SUPPLIED PASSAGE
Read Conversations with Myself Online
Authors: Nelson Mandela
My wife passed me a note in which she informed me that the previous night she had dreamt that I had sentenced an innocent man whose only crime was that of messiah to his people. ‘There before you, Pilate, is the man of my dream; let justice be done!’ I knew that what my wife said was quite true, but my duty demanded that I sentence this man irrespective of his innocence. I put the note in my pocket and proceeded with the case. I informed the prisoner what the charge was against him, and asked him to indicate whether or not he was guilty. Several times he completely ignored me and it was clear that he considered the proceedings to be utter fuss, as I had already made up my mind on the question of sentence. I repeated the question and assured him that I had [
sic
] authority to save his life. The prisoner’s gleam dissolved in a smile and for the first time he spoke. He admitted that he was king and with that single simple answer he totally destroyed me. I had expected that he would deny the charge as all prisoners do, and his admission brought things to a head.

[Dataset entries]
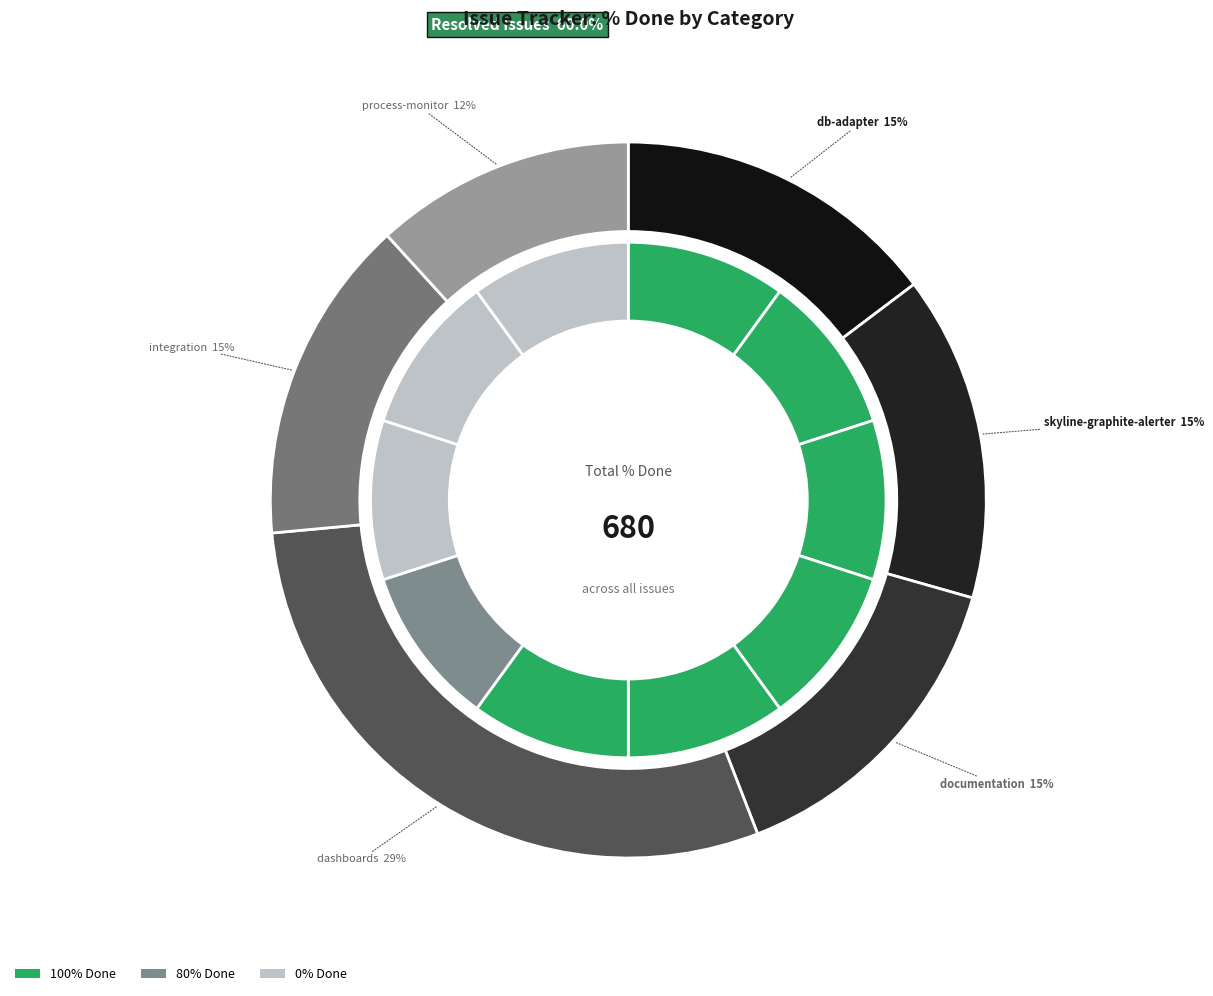

Count the number of slices in the pie.

10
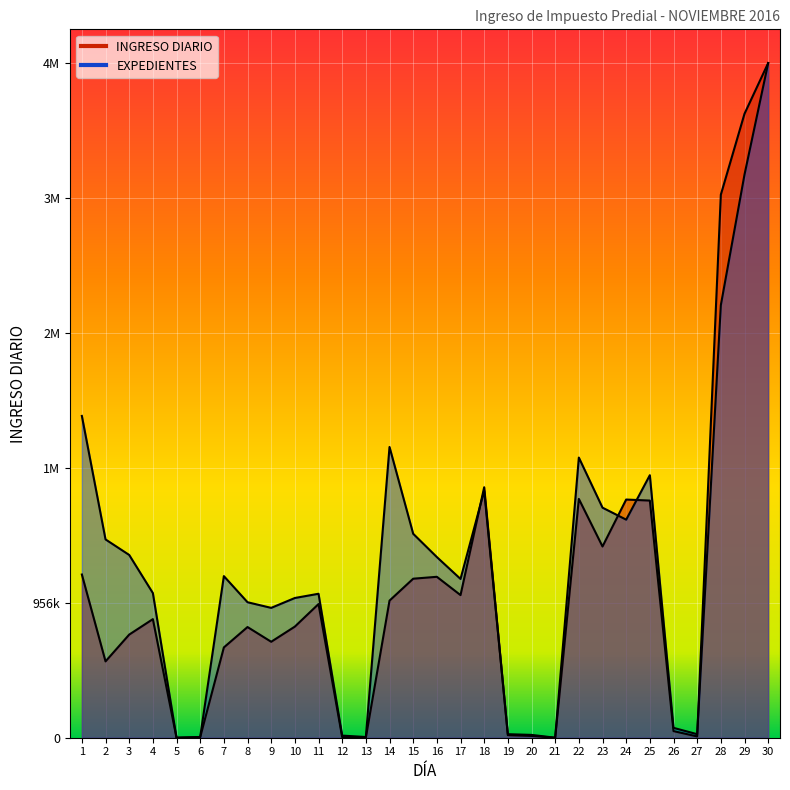

At which label does INGRESO DIARIO first exceed 840602?

1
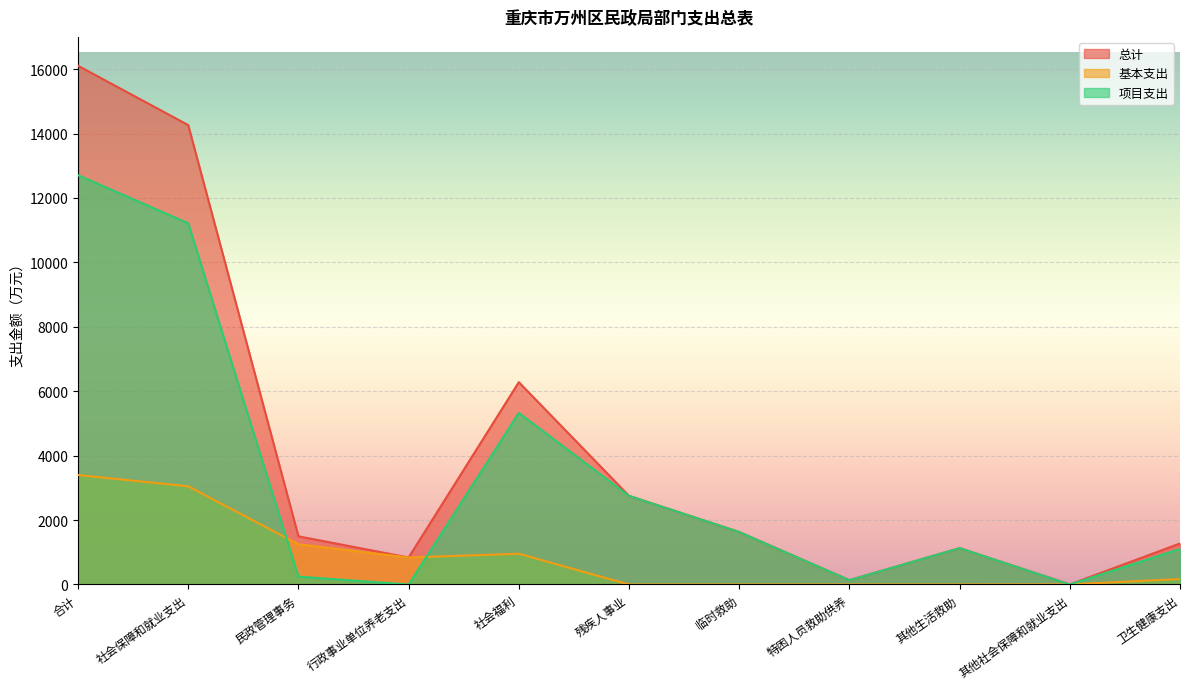

Reading right to left, extract all data points from this chart.

总计: 1273.4	3.5	1129.0	134.2	1628.8	2752.0	6280.6	838.7	1495.2	14261.9	16103.9
基本支出: 169.4	3.5	0.0	0.0	0.0	0.0	954.6	838.7	1250.5	3047.2	3397.9
项目支出: 1104.0	0.0	1129.0	134.2	1628.8	2752.0	5326.0	0.0	244.7	11214.6	12706.0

WORK INSTRUCTION
In the passage about Pilate, what did the prisoner admit when he spoke for the first time? This data has no connection to the passage about Pilate.

SOLUTION TO THE PROBLEM
He admitted that he was king.